Citation
(2006), "Routine vs selective invasive strategies in patients with acute coronary syndromes: a collaborative meta-analysis of randomized trials", Clinical Governance: An International Journal, Vol. 11 No. 4. https://doi.org/10.1108/cgij.2006.24811dae.006
Publisher
:Emerald Group Publishing Limited
Copyright © 2006, Emerald Group Publishing Limited
Routine vs selective invasive strategies in patients with acute coronary syndromes: a collaborative meta-analysis of randomized trials
S.R., Mehta, C.P. Cannon, K.A. Fox, L. Wallentin, W.E. Boden, R. Spacek, P. Widimsky, P.A. McCullough, D. Hunt, E. Braunwald, S. YusufJournal of the American Medical Association2005Vol. 293 No. 23pp. 2908-2917
This review compared routine versus selective invasive strategies for unstable angina and non-ST-segment elevation myocardial infarction.
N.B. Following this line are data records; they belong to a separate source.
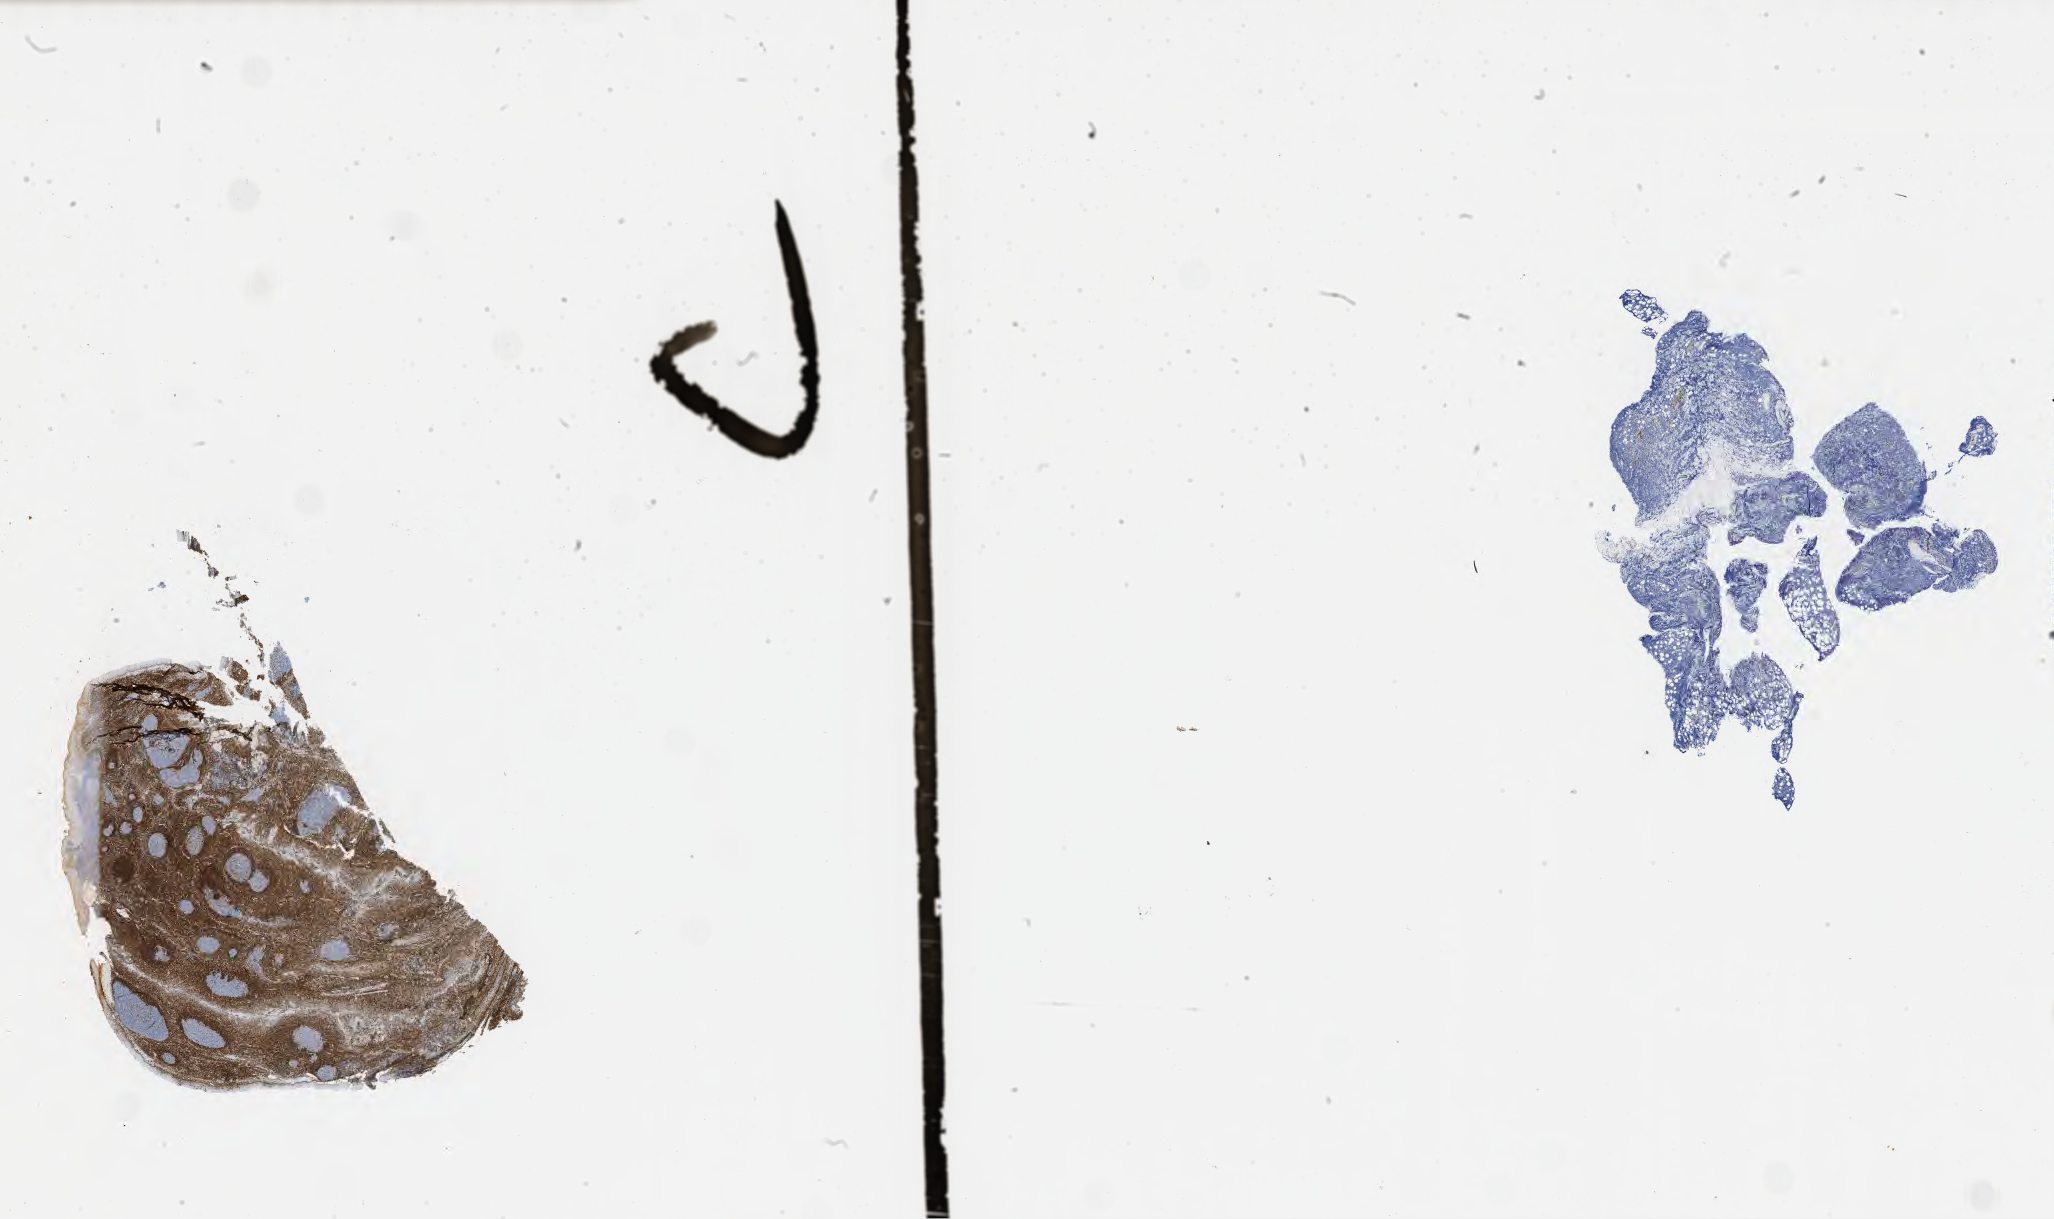
Whole-slide image, immunohistochemical stain for BCL2, a low-resolution overview of the entire scanned area, about 33.2 x 19.7 mm, tumor tissue, anatomic site: orbit. Patient male; 20 years old.
Histologic diagnosis: Burkitt lymphoma, NOS.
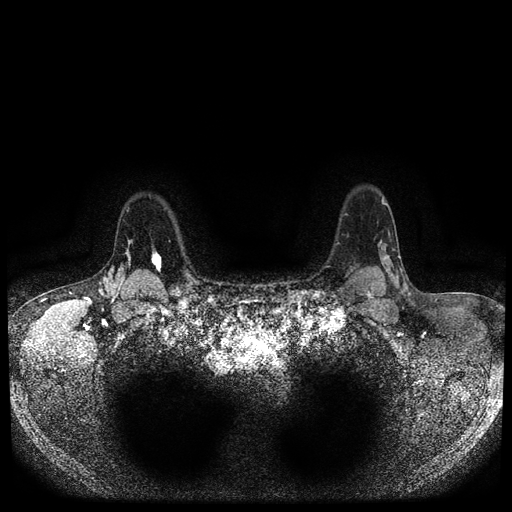
Breast MRI (dynamic contrast-enhanced, multi-phase), one axial slice; slice 81 of 116 in the series (ordered by position); dynamic contrast-enhanced series, time point 2 of 5 at this slice position (early post-contrast); 1.5 T; TE 2.6 ms, TR 5.4 ms; 2 mm slice thickness; 512 × 512 image matrix, field of view 340 × 340 mm. Female patient, age 47 years.
Structures marked on this image (semi-automatic segmentation, software-assisted and operator-edited):
- breast lesion (labelled 'tumour' in the annotation; benign lesions carry a separate 'benign' label): bounding box <150,247,162,277> (left, top, right, bottom; pixels)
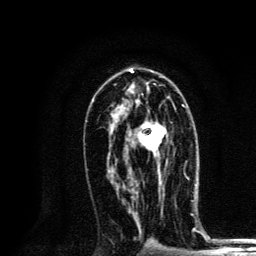
Breast MRI, one axial slice; slice 73 of 134 in the series (ordered by position); cropped to one breast; dynamic contrast-enhanced series, time point 2 of 6 at this slice position (early post-contrast); 3 T; TE 4.2 ms, TR 8.6 ms; 1.2 mm slice thickness; 256 × 256 image matrix, field of view 160 × 160 mm. Female patient.
Annotated regions visible in this slice (semi-automatically segmented with operator editing):
- enhancing-tissue mask used for the functional tumour volume (all voxels passing the contrast-enhancement thresholds inside the analysis volume; usually the tumour): bounding box [x1, y1, x2, y2] px = [140, 105, 185, 184]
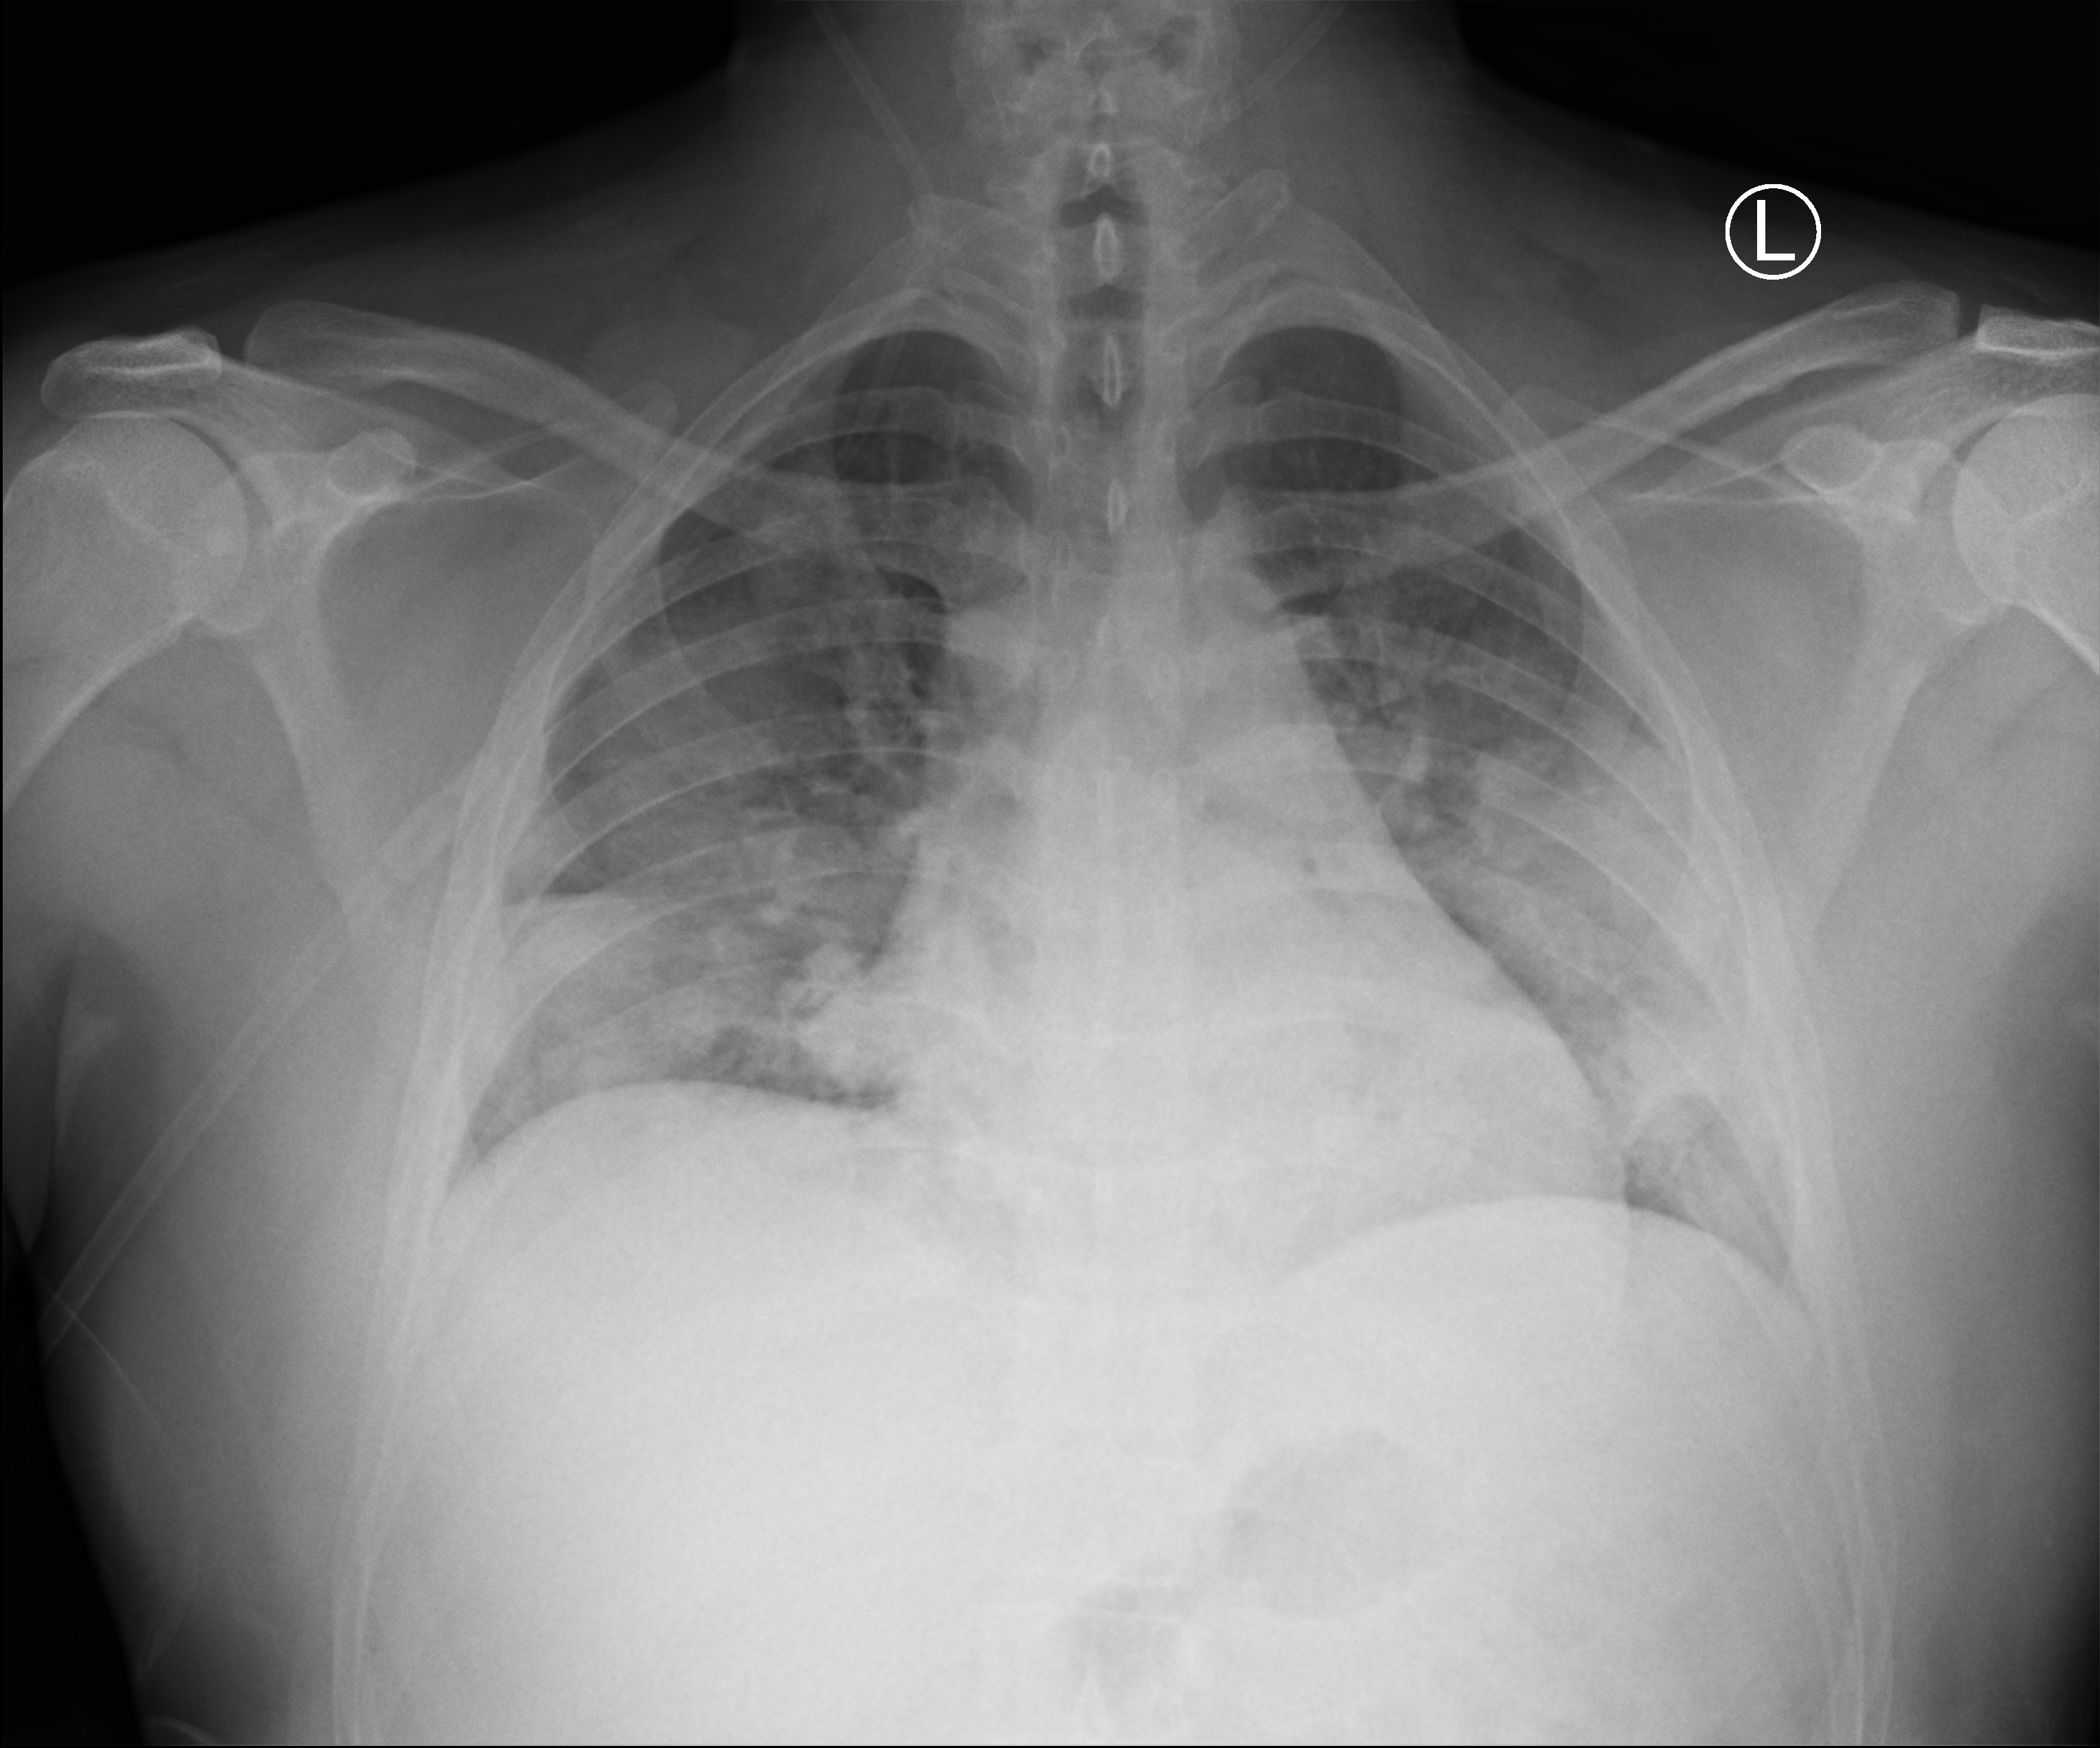
Chest X-ray (portable); anteroposterior (AP) projection. Male patient hospitalised with COVID-19, age 18–59 years.
Admission-level facts for this patient (not findings on this image; timing relative to this image not recorded):
- admitted to intensive care during this hospital stay: no
- mechanically ventilated during this hospital stay: no
- hypertension (admission record): no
A routine invasive strategy was defined as the referral of all patients with unstable angina or NSTEMI for coronary angiography, followed by revascularisation in those with suitable coronary anatomy. A selective invasive strategy was defined as an approach in which patients were initially treated with pharmacological therapy, after which cardiac catheterisation and revascularisation were performed only for those with recurrent symptoms or objective evidence of inducible ischaemia on noninvasive testing. The authors concluded that the routine invasive strategy reduced long-term myocardial infarction, angina and rehospitalisation. Incomplete reporting of the review methods and the lack of a validity assessment make it difficult to comment on the strength of the evidence for the authors’ conclusions.